PROVINCETOWN — After three years on the finance committee and three years on the select board, Louise Venden is running for a second term. Venden owned a nine-room guest house in Boston before moving to Provincetown full-time, and she worked in real estate financing as well. She describes herself as focused on housing issues, municipal finance, and long-term planning.
“I think I’ve gained the confidence of other board members in my observations about financial matters,” said Venden. “We need to make sure the budget and other policies we pass conform to a larger vision of where the town is going, what the needs are.”
Venden cited the town-owned market-rate housing at Harbor Hill as an example of this focus. She joined the board of the Year-Round Market-Rate Rental Housing Trust last year because she was concerned about the project’s long-term financing. Making sure Harbor Hill is sustainable is a prerequisite for other housing efforts, said Venden.
“We have very dramatic housing needs that are not going to be met by the marketplace here,” she explained. “I am concerned with where we are going on housing in the next three years, and making sure we have the resources to expand housing. Maushope is looking at an expansion — that’s low-income senior housing. We need to move forward with affordable housing at the V.F.W. As a community, we owe it to ourselves to make Harbor Hill work.
“But we need to make sure this project is healthy, that the numbers are reliable, and that townspeople have confidence in the way we’re going about this,” she added. Venden pushed for a capital needs assessment for the property, to make sure future costs were better understood. She is also interested in finding out if there can be an infusion of private capital while maintaining the existing rental rules.
A chain of other expenses also concern Venden, including the ill-fated police station plan. “We need to reform a committee of architects, engineers, Chief Golden, and people who have recently built police stations on the Cape, and see what we can come up with,” she said. “I thought the location was a good one,” she said of the site between Jerome Smith Road and Route 6. “The cost was not out of line, if you look at other stations that have been built on the Cape,” she argued. That proposal was sidetracked by a discussion of the V.F.W. site, she said. “I was really disappointed by that — it obscured the issue.”
Venden wants to see a new police station proposed soon, because a new DPW facility is in line behind it.
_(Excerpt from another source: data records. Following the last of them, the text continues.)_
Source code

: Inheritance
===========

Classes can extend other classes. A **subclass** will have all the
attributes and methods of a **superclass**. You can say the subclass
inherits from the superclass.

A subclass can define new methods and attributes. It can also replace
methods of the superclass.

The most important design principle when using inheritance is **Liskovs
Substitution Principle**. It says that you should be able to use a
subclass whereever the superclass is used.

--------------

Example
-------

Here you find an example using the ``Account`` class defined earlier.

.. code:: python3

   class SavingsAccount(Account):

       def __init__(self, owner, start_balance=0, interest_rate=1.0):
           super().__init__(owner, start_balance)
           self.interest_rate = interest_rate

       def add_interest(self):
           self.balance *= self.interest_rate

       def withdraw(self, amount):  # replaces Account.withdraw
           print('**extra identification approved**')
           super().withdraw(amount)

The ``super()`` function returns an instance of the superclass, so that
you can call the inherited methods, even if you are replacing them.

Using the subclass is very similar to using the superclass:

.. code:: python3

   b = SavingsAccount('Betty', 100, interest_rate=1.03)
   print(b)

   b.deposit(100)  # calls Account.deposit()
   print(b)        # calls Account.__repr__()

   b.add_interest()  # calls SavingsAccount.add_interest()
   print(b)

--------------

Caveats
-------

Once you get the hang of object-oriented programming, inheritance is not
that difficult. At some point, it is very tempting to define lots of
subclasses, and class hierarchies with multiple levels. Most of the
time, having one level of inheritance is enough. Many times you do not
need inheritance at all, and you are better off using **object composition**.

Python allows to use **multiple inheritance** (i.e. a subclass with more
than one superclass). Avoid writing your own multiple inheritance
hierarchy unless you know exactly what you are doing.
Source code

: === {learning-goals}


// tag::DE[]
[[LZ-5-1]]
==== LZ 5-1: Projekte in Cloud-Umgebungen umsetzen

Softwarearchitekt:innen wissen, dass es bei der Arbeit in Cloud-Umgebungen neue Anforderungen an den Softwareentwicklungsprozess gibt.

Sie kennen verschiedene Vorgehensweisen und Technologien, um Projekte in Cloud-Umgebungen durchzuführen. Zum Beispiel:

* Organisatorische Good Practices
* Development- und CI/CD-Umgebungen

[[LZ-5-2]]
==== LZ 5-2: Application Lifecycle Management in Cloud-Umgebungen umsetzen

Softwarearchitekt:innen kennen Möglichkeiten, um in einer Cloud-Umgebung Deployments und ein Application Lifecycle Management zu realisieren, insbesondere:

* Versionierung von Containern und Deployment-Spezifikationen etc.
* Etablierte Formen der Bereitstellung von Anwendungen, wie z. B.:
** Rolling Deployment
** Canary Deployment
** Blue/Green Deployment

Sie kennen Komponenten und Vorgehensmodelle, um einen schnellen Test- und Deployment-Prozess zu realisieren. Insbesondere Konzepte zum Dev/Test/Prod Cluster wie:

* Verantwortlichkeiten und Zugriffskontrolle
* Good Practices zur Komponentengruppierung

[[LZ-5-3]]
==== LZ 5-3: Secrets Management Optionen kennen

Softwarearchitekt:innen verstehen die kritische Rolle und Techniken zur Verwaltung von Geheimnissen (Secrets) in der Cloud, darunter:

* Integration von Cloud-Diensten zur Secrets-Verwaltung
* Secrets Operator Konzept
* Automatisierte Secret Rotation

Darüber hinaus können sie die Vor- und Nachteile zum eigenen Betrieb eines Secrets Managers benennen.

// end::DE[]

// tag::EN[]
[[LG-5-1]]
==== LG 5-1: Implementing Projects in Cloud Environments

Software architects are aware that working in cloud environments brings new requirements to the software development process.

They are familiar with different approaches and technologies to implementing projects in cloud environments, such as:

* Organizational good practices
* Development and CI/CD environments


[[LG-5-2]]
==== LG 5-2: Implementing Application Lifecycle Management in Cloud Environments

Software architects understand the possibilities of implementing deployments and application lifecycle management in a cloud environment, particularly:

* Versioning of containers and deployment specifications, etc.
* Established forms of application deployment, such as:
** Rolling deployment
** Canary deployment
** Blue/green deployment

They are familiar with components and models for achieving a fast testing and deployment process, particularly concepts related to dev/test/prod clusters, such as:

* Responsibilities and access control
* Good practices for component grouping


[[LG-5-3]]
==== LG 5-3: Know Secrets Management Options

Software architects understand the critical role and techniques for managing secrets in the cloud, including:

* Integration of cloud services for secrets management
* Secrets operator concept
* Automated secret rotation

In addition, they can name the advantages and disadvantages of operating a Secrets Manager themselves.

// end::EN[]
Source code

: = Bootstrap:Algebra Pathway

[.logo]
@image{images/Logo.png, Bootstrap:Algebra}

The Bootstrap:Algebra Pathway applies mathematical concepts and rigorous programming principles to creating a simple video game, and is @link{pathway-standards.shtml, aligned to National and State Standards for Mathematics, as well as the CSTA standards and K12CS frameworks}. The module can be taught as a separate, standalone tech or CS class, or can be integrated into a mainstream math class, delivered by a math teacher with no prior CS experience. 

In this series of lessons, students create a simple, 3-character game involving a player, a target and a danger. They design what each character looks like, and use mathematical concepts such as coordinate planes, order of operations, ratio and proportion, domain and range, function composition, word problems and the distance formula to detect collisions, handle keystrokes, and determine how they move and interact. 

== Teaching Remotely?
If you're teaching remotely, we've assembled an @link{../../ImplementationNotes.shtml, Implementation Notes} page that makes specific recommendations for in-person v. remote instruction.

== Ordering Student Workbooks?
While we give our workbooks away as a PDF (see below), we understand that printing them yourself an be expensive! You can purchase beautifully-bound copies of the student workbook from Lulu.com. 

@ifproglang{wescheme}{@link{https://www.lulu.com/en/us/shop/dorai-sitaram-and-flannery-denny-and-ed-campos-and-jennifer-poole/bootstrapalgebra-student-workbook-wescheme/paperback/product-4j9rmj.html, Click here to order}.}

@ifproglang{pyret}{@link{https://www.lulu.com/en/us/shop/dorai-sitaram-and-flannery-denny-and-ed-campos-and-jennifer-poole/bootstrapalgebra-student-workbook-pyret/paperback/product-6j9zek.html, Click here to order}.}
“Truro has a $20 million proposal for a DPW garage, and we have a $14 million DPW proposal,” she said. “I realize it flies in the face of some longstanding traditions, but I would like to see us collaborate on some of these things. I would hope that we could figure out a way to make that work.”
Long-term planning is Venden’s recurring theme. “We need to make sure we focus the staff on not just this year or next year. We need to think about where to spend our money for the future of this town. We need to support a more diverse and resilient economy. A larger vision of where the town is going — that’s the select board’s role.”